Non so se Lacci sia un dramma farsesco familiare travestito da thriller o viceversa, ma di sicuro è centrale il tema di un’indagine (anzi, di più indagini che si intersecano) e la tensione livorosa che accompagna la ricerca del colpevole, un criminale che si è macchiato di quattro vite rovinate; è un’indagine spinosa, nella quale investigatori e sospetti coincidono, in cui tutti mentono, a se stessi o agli altri, in cui ognuno presenta la propria versione dei fatti, dividendosi tra chi cerca una condanna implacabile e chi, riconoscendosi responsabile, invoca la clemenza della corte. Ma quello che i protagonisti di Starnone davvero cercano, almeno per tre quarti del romanzo, è, ribadisco, un colpevole, non la verità, perché è la cosa più facile, la strada meno profonda da percorrere, quella che intacca in maniera meno traumatica un fragilissimo equilibrio familiare; ma questo solo in apparenza, perché i lacci fanno presto a tramutarsi da simbolo di un profondo legame affettivo a strumenti di costrizione e talvolta di tortura, dai quali non ci si libera mai del tutto, stretti come siamo dal rancore e dal desiderio di rivalsa.

Dalla crisi di tanti anni fa abbiamo imparato entrambi che per vivere insieme dobbiamo dirci molto meno di quanto ci taciamo. Ha funzionato. Ciò che Vanda dice o fa è sempre il segnale di ciò che nasconde. E il mio continuo consentire cela che da decenni non c’è niente, assolutamente niente, su cui abbiamo sentimenti in comune.

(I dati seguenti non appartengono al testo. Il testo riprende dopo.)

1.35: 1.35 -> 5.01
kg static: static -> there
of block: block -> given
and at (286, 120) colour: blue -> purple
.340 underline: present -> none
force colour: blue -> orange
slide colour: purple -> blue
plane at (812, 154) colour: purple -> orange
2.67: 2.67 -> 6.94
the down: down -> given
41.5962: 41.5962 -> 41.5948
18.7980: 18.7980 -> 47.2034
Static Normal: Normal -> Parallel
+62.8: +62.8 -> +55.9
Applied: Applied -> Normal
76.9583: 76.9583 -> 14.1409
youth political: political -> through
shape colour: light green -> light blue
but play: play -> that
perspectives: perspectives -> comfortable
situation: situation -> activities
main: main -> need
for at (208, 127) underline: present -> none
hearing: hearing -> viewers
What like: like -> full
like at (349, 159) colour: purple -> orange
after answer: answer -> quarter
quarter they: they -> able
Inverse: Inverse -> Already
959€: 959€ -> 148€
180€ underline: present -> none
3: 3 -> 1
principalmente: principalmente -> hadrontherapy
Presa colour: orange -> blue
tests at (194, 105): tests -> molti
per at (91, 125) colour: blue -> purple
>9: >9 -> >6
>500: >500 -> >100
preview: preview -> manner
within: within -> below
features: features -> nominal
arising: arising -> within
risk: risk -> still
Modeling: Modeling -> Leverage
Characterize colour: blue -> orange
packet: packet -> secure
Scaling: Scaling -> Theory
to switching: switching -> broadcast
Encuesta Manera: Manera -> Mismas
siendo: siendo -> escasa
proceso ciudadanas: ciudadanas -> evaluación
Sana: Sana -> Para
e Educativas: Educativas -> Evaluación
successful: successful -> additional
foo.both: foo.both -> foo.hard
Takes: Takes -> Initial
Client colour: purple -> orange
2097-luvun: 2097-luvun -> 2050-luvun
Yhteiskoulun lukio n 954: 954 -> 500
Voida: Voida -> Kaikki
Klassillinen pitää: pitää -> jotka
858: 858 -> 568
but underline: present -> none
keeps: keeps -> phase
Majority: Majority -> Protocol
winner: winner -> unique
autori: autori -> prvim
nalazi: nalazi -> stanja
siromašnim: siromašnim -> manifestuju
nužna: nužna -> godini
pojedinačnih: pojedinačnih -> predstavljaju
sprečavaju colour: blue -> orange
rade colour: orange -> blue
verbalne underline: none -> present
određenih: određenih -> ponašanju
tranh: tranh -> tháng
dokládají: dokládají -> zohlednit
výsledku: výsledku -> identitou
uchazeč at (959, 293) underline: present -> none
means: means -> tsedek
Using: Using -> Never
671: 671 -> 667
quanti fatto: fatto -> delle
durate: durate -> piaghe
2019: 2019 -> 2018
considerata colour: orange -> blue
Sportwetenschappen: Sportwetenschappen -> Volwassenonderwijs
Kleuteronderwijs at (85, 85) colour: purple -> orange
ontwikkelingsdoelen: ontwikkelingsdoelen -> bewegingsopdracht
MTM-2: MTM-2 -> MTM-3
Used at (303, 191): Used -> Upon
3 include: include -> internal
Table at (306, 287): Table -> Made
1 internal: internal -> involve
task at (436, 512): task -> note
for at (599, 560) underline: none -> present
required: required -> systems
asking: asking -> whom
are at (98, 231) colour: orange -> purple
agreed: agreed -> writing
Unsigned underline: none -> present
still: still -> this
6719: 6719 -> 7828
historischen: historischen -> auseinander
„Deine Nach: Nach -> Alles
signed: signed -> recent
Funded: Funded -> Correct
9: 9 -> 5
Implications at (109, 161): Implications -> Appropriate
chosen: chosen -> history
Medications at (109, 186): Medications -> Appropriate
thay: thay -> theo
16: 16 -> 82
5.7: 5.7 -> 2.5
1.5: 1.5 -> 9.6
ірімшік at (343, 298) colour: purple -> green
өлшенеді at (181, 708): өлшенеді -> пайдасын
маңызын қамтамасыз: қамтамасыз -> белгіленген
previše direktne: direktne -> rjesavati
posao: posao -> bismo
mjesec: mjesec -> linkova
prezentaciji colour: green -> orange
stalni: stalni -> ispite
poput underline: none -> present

Non è la prima volta che la letteratura  affronta il tema del sacrificio di ciò che (si) è in nome di ciò che (si) dovrebbe essere, e di come la famiglia, che dovrebbe essere accogliente e solidale, per l’individuo diventi il più crudele carnefice, ma Starnone non solo innesta in questa traccia una perfidia carica di compassione e umanità, soprattutto crea un’ansia da movente che è la vera forza trainante del romanzo: capire il perché delle cose, la ricerca della verità, diventa fondamentale, se non per i protagonisti, tutti presi dall’imbastire false illusioni e meschine fughe (per lo più da se stessi) e vendette, per i lettori, che si trovano a districarsi in un’inchiesta aggrovigliata, claustrofobica e coinvolgente, in cui diventa impossibile ergersi a giudici.

Domenico Starnone
Lacci (2014)
Torino, Einaudi, 2014
pp. 133



[i] Ci sono ovviamente eccezioni degne di nota: la Mika Isabelle Huppert in Grazie per la cioccolata, ad esempio, è l’incarnazione di un male quasi metafisico, che distrugge perché non riesce a fare altro, oppure c’è l’Hannibal Lecter televisivo, che è un vuoto estetico interessante, ma nel complesso trovo l’assassino psicopatico una soluzione noiosa. Certo, se la ricerca dell’assassino è elemento secondario rispetto alla trama (mi viene in mente il thriller Seduzione Pericolosa, dove l’indagine, per quanto interessante, è solo una spinta che il protagonista coglie per affrontare i suoi personalissimi demoni) allora il discorso cambia, e si fa molto più interessante. Peccato che accada raramente.